Kritik in der Wissenschaft
Der österreichisch-britische Wissenschaftsphilosoph Karl Popper schrieb dem Unternehmen "Wissenschaft" eine besondere Eigenschaft zu. Wissenschaft sei, so Popper, von Ideologien oder Parawissenschaften dadurch abzugrenzen, dass aus deren Theorien Sätze abgeleitet werden können, die überprüf- und widerlegbar seien.

Diese Überprüfungen und Widerlegungen sind nach Popper Teil eines wissenschaftsimmanenten Prinzips: Die fortwährende Kritik stellt sicher, dass schlechte Theorien "ausgesiebt" werden.
Betrug und Fälschung
So weit die Theorie. Der Fall des deutschen Physikers Jan Hendrik Schön zeigt, dass es mit der hehren Wahrheitsliebe in der Wissenschaft nicht immer so gut bestellt sein muss. Wie science.ORF.at berichtete, war Nobelpreisanwärter Schön kürzlich wegen großangelegter Datenfälschungen von den renommierten Bell-Labs entlassen worden.
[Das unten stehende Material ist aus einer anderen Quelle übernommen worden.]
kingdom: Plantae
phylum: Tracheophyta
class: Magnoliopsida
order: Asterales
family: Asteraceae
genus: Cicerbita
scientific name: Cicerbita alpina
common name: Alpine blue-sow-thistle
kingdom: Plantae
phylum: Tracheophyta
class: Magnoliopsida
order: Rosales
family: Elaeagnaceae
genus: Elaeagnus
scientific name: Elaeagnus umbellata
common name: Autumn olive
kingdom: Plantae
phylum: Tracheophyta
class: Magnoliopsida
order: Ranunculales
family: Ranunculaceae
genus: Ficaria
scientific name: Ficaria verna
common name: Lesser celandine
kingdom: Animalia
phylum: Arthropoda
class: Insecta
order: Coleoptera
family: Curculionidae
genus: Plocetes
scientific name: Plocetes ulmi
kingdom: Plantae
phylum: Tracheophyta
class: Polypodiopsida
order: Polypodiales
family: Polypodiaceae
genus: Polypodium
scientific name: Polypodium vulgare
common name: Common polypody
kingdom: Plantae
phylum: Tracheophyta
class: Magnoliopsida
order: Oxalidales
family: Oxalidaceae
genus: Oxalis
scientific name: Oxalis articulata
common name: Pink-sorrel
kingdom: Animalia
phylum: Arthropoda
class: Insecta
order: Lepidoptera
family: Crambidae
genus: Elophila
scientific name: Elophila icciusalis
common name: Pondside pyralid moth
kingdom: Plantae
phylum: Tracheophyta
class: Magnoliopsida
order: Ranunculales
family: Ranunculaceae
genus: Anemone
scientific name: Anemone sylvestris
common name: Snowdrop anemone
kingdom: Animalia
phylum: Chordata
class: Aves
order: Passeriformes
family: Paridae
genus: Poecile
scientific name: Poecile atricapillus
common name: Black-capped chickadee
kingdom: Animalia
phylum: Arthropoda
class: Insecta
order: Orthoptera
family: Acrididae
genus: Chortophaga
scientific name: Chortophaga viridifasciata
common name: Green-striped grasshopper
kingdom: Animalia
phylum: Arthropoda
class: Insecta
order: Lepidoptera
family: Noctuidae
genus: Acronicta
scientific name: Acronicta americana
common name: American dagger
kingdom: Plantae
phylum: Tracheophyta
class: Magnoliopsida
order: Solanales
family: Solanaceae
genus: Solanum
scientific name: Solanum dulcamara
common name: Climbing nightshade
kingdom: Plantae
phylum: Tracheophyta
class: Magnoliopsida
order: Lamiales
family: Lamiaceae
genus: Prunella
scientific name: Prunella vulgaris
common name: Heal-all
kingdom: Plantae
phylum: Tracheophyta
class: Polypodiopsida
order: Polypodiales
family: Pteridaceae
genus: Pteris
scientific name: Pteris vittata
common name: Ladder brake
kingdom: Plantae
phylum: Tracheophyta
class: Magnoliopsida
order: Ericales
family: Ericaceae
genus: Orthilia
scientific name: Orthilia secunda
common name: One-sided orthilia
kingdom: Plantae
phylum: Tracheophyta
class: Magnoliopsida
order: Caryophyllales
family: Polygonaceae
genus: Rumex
->   Nobelpreis-Anwärter als Fälscher entlarvt
Rigorose Kritik - ein Klischee?
Somit stellt sich die Frage, ob das Instrument der rigorosen wissenschaftlichen Kritik überhaupt funktionstüchtig ist, oder eher einem verbreiteten Klischee entspricht. Insbesondere in Bezug auf die institutionalisierte Form der wissenschaftlichen Kritik, dem so genannten "Peer-Review"-Verfahren, mehren sich die skeptischen Stimmen.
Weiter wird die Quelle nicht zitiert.